La prima riguarda l’incarico che ebbi dal 2013, subito dopo la sua elezione, fino alla pandemia, di raccogliere e commentare le omelie che egli pronunciava alle 7 di ogni mattina durante la messa a Santa Marta. Il direttore del settimanale della Mondadori “Il mio Papa”, Aldo Vitali, mi chiese infatti di seguire quella originale iniziativa basata sulle letture del Vecchio e del Nuovo Testamento. Ebbi così la possibilità di conoscere dal di dentro il pensiero e la sensibilità di Papa Francesco attraverso oltre 200 meditazioni, che furono poi raccolte in quattro libri, intitolati “Pensieri per l’Anno Santo” (2014-2015), “Santa Marta” (2016-2017), “Pensieri nascosti” (2017-2019), “Omelie della pandemia” (2020). E’ molto difficile in una tale messe di riflessioni scegliere i punti-chiave. Ma legandomi proprio al clima di questi giorni mi viene da ricordare, ad esempio, il suo ammonimento contro i “cristiani pipistrelli”, quelli sempre incupiti e incapaci del sorriso di fronte alla gioia cristiana basata su quella speranza che è anche il tema dell’Anno Santo che stiamo vivendo. Oppure quella su “il sudario non ha tasche” che ci ricorda che non si va nell’Al-di-Là con le ricchezze, i poteri e le prepotenze di questo mondo. Con infine l’“omelia della barca” del 27 marzo 2020 pronunciata sulla piazza San Pietro vuota e battuta dalla pioggia: “… ci siamo accorti che non possiamo andare avanti ciascuno per conto suo, ma solo insieme… con quella benedetta appartenenza comune alla quale non possiamo sottrarci: l’appartenenza come fratelli”.

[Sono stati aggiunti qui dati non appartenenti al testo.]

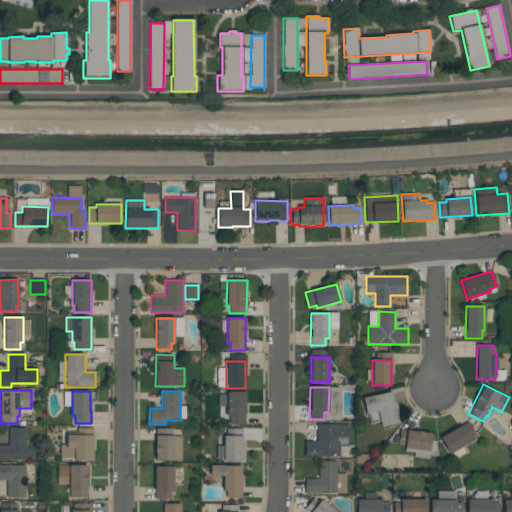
[(245,424),(229,424),(229,417),(227,417),(227,392),(245,392),(245,424)]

E quell’esperienza si concluse per me con la partecipazione all’ultima sua messa nella piccola Cappella di Santa Marta. Dopo la celebrazione Francesco lasciò l’altare, venne a sedersi nel piccolo gruppo dei fedeli a pregare insieme a noi il Padre che ci protegge. Un gesto di fratellanza indimenticabile più eloquente di ogni parola.
Un secondo episodio devo dire davvero sorprendente fu quando gli feci pervenire il mio libro “La fumata bianca della pace” che raccoglieva gli appelli di 12 papi, da Pio IX fino ad oggi, contro le varie guerre che si sono succedute in quasi due secoli di storia. Pensavo che mi sarebbe potuto arrivare tutt’al più un breve messaggio da parte di qualche incaricato della segreteria di Stato. Invece ecco una sua lettera autografa del 25 maggio 2023 con un pensiero espressamente dedicato agli inviati di guerra.
“Voi giornalisti – scrive Francesco – avete una grande missione per tutta la società, che non è solo quella di raccontare quanto succede, ma soprattutto il dar voce alla sofferenza e così aiutare il nostro cuore perché non si indurisca e rimanga vicino a quelli che patiscono il dramma della guerra. Come ho detto, essere giornalisti è una missione che ha, inesorabilmente, insito in sé un fine umanitario. Tante grazie!”.
Nella sua “imitazione di Cristo” Papa Francesco ha dimostrato la possibilità di amare il mondo intero e nel contempo di essere vicino a ciascuno di noi, con le sue qualità ma anche con la sua pochezza, come è capitato proprio nella mia esperienza personale.